■ **Passage shown**:
:::::
After a fierce outbreak of flu and Severe Acute Respiratory Syndrome in Taiwan in recent years, the Taiwan' Department of Health went into overdrive and introduced a slew of infection control programmes. Measures such as hospital accreditation and ratings based on patient safety and quality control have encouraged medical institutions to establish an effective control system for hospital-acquired infections.

Other initiatives include the 'Hand Hygiene Project', 'Clean Wound Infection Rate', and 'Multimodal Hand Hygiene Improvement Strategy'.

New analysis from Frost & Sullivan, 'Hospital-acquired Infection Incidence: 'Trends in Taiwan', finds that private hospitals accounted for 75% of the HAI cases in Taiwan in 2010, as they had more beds. In this research, Frost & Sullivan's expert analysts thoroughly analyse the following infections types: blood stream infection (BSI), surgical site infection, respiratory tract infection (RTI), urinary tract infection (UTI), others {infections of skin and soft tissues, eye (ophthalmic), reproductive organs, and stomach and intestine (gastritis)}.

The Government has also established the Taiwan Nosocomial Infections Surveillance System (TNIS) to control infection rates and help devise effective policies. Currently, hospitals voluntarily report instances of HAI to the TNIS. The feedback from TNIS helps hospitals to improve their quality of care and safety environment for both patients and healthcare workers.

"Further, as Taiwan is gearing for medical tourism, the Government is promoting the Programme of Nosocomial Infection Control Inspection and Quality Improvement in hospitals," says Frost & Sullivan Consultant Poornima Srinivasan.

According to the Taiwan DoH, out of the total 2,608,751 in-patient admissions in 2010, an estimated 100,000 cases of HAI were reported, indicating a prevalence rate of 4%. The most frequent infections are UTI, followed by BSI, and RTI, with RTI being the biggest cause of lost bed days (267,088 lost bed days).

Taiwan's Centers for Disease Control has incorporated the guidelines recommended by the World Health Organization and best practices followed by both the United States and European Union to effectively reduce the number of HAI cases.

"In turn, the participants in the infection control market, namely the manufacturers of disinfectant equipment, gels, and scrubs, could implement the best practices followed in Taiwan and replicate the same in other countries of the Asia Pacific," notes Poornima Srinivasan.
:::::
■ **Input data**:
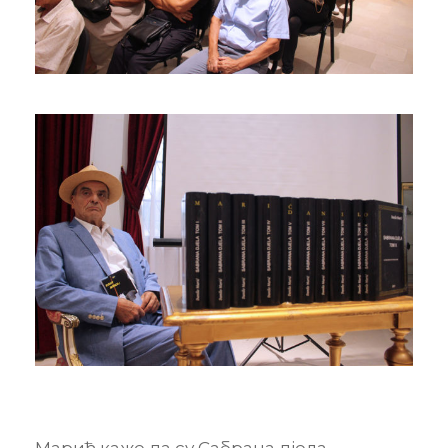
Марић каже да су Сабрана дјела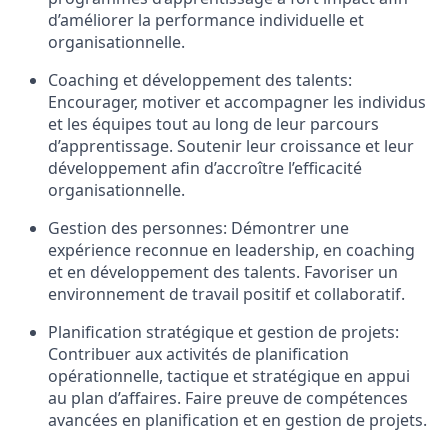
d’améliorer la performance individuelle et
organisationnelle.
Coaching et développement des talents:
Encourager, motiver et accompagner les individus
et les équipes tout au long de leur parcours
d’apprentissage. Soutenir leur croissance et leur
développement afin d’accroître l’efficacité
organisationnelle.
Gestion des personnes: Démontrer une
expérience reconnue en leadership, en coaching
et en développement des talents. Favoriser un
environnement de travail positif et collaboratif.
Planification stratégique et gestion de projets:
Contribuer aux activités de planification
opérationnelle, tactique et stratégique en appui
au plan d’affaires. Faire preuve de compétences
avancées en planification et en gestion de projets.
:::::
■ **Using the information**:
1 - Print everything in the article on hospital infections in Taiwan from "The Government has" down to "and healthcare workers.", word for word.
2 - Answer these questions using the article on hospital infections in Taiwan:
(a) What share of Taiwan's HAI cases in 2010 came from private hospitals?
(b) According to the Taiwan DoH, how many in-patient admissions were there in 2010?
(c) Which infection caused the most lost bed days, and how many?
3 - For each statement, say yes or no depending on whether it agrees with the article on hospital infections in Taiwan. Back each answer with the words from the article that settle it.
(a) Hospitals are required to report HAI cases to the TNIS.
(b) UTI is the most frequent hospital-acquired infection.
(c) The estimated prevalence rate of HAI in 2010 was 4%.

■ **Solution list**:
1 -
The Government has also established the Taiwan Nosocomial Infections Surveillance System (TNIS) to control infection rates and help devise effective policies. Currently, hospitals voluntarily report instances of HAI to the TNIS. The feedback from TNIS helps hospitals to improve their quality of care and safety environment for both patients and healthcare workers.

2 -
(a) 75%
(b) 2,608,751
(c) RTI, with 267,088 lost bed days

3 -
(a) No: "Currently, hospitals voluntarily report instances of HAI to the TNIS."
(b) Yes: "The most frequent infections are UTI, followed by BSI, and RTI"
(c) Yes: "indicating a prevalence rate of 4%"